Смысл имела только вторая возможность.
Коннор ехал следом за ним до лачуги.
Это означало, что начальник полиции уже подозревал его. Может, уловил уклончивость Эндрю во время разговора в солнечной комнате. Или знал гораздо больше, чем опасался Эндрю.
Застегивая куртку, Эндрю подумал, в какой мере ему следует бояться.
Очень, решил он. Очень, черт побери.
Раньше он действительно очень бы испугался. Когда требовалось только выжить, когда его ничто не волновало, кроме погони за благополучием, за установлением контроля, когда он был бессовестным, как последний уличный жучок, — в те дни, не столь уж давние, он испугался бы Коннора, удрал бы немедленно, без оглядки.
Если Коннор все выведал, ему грозит тюрьма — не на один год.
Эндрю пожал плечами. Он не беспокоился. Не испытывал страха.
В его сознании вспыхнуло видение: ручейки мыльной воды, текущие по округлым грудям Эрики. Закрыв глаза, он ощутил запах шампуня от ее волос, вкус ее горячих губ.
— Эрика, — прошептал он.
Она в руках у Роберта. Возможно, Роберт уже убил ее. Или наверняка скоро убьет:
Риск предельный, но он пойдет на него. Встретит любую опасность ради спасения Эрики. Что будет дальше — не важно. Она должна остаться в живых. Все прочее не имеет значения.
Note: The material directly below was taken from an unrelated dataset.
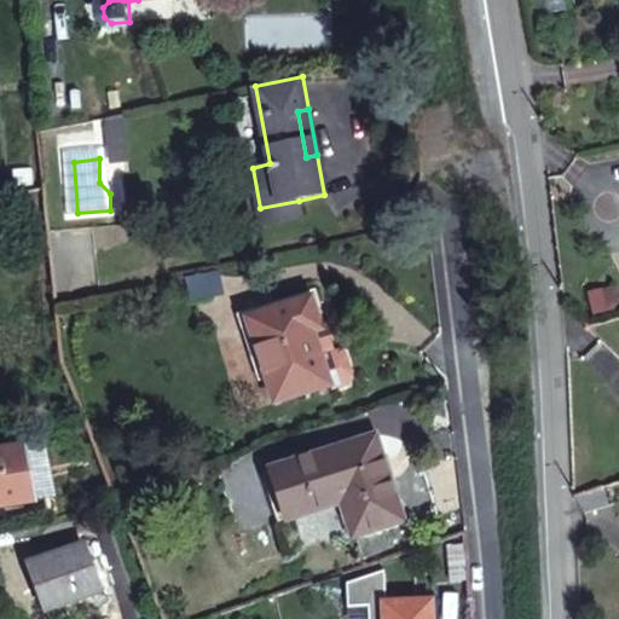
[(264,229),(304,221),(299,201),(260,208),(264,229)]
Когда он запирал ящик, руки его дрожали.
Выйдя из кабины, Эндрю обнаружил предусмотрительно слонявшегося поблизости Генри. Отдал ящик ему.
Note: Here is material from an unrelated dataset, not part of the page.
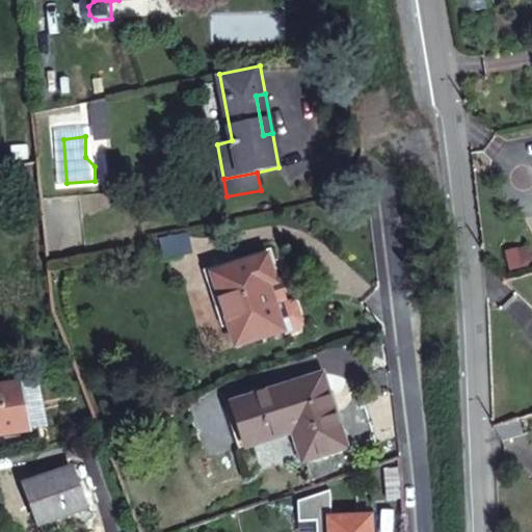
[(237,342),(286,327),(271,280),(277,277),(269,251),(218,268),(228,300),(224,300),(237,342)]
— Всегда рад вам услужить, мистер Стаффорд. — Этот человек смотрел на него со щенячьим обожанием. — Надеюсь вскоре увидеться с вашей супругой.
«Я тоже», — подумал Эндрю, но сказал только:
— Она непременно заглянет. Всего доброго, Генри.
У парадной двери он остановился и надел темные очки. В окна было видно заходящее солнце, низкое, оранжевое, раздутое сияющее пятно.
До него донесся приглушенный голос Генри.
— Это мистер Стаффорд, — говорил управляющий банком с явной гордостью какому-то посетителю. — Из Грейт-Холла. Один из наших совершенно особых клиентов.